Document =
Calculating Weight from Lever Position?
June 4, 2009 1:51 PM   Subscribe

Given a first class lever the fulcrum in the middle of the crossbar. If you know the weight of one of the loads (C) on the lever and the angle (A) the lever is resting at and the length of the cross bar (L), how do you calculate the weight of the second item (W)?

I can get the difference in height pretty simply with a little trig, and I can get the difference in torque even, but frankly, I'm lost where I convert those into the relative weights of the item. I dabbled with some potential energy calculations there, but I'm sorta missing where you tie this together.

And I so wish this was homework, last time I had a physics class was over a decade ago.
posted by gte910h to Science & Nature (8 answers total) 1 user marked this as a favorite
 
When you say "difference in torque", do you mean the torque measured about the fulcrum? Torque is just a measure of force x radius, where presumably the force would be the weight of each load.

Aim A = From the lever thread, copy the passage from "June 4, 2009" up to and including "tie this together.".
Aim B = In the lever thread, what is torque said to be a measure of?

Dataset content =
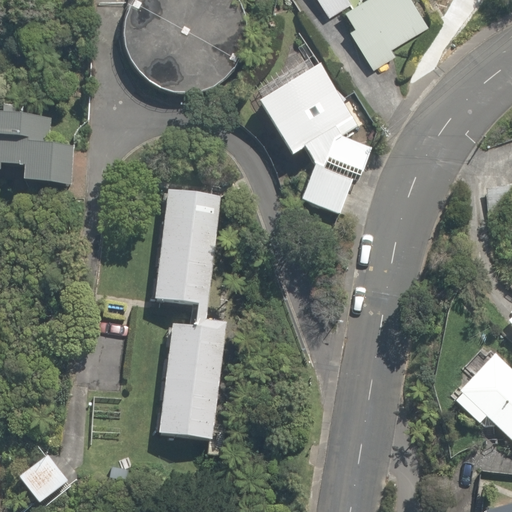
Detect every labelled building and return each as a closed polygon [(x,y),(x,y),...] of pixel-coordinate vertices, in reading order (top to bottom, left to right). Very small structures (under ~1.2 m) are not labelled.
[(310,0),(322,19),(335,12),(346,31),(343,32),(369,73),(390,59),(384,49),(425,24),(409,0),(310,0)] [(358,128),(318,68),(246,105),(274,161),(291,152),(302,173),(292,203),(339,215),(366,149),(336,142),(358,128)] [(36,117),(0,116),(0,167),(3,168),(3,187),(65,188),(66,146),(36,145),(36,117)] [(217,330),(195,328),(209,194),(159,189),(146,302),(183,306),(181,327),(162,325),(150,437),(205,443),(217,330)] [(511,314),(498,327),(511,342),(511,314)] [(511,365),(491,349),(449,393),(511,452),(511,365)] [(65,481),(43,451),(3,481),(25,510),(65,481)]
--
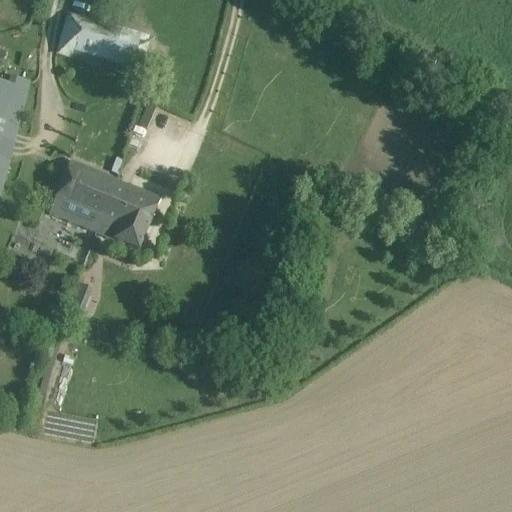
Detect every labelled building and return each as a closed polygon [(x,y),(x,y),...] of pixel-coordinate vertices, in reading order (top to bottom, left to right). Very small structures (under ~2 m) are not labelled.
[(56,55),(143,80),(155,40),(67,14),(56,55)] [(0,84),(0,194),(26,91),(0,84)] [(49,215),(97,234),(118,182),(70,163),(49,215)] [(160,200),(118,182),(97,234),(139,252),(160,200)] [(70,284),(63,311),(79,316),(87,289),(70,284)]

Written response A =
June 4, 2009 1:51 PM   Subscribe

Given a first class lever the fulcrum in the middle of the crossbar. If you know the weight of one of the loads (C) on the lever and the angle (A) the lever is resting at and the length of the cross bar (L), how do you calculate the weight of the second item (W)?

I can get the difference in height pretty simply with a little trig, and I can get the difference in torque even, but frankly, I'm lost where I convert those into the relative weights of the item. I dabbled with some potential energy calculations there, but I'm sorta missing where you tie this together.

Written response B = Force times radius.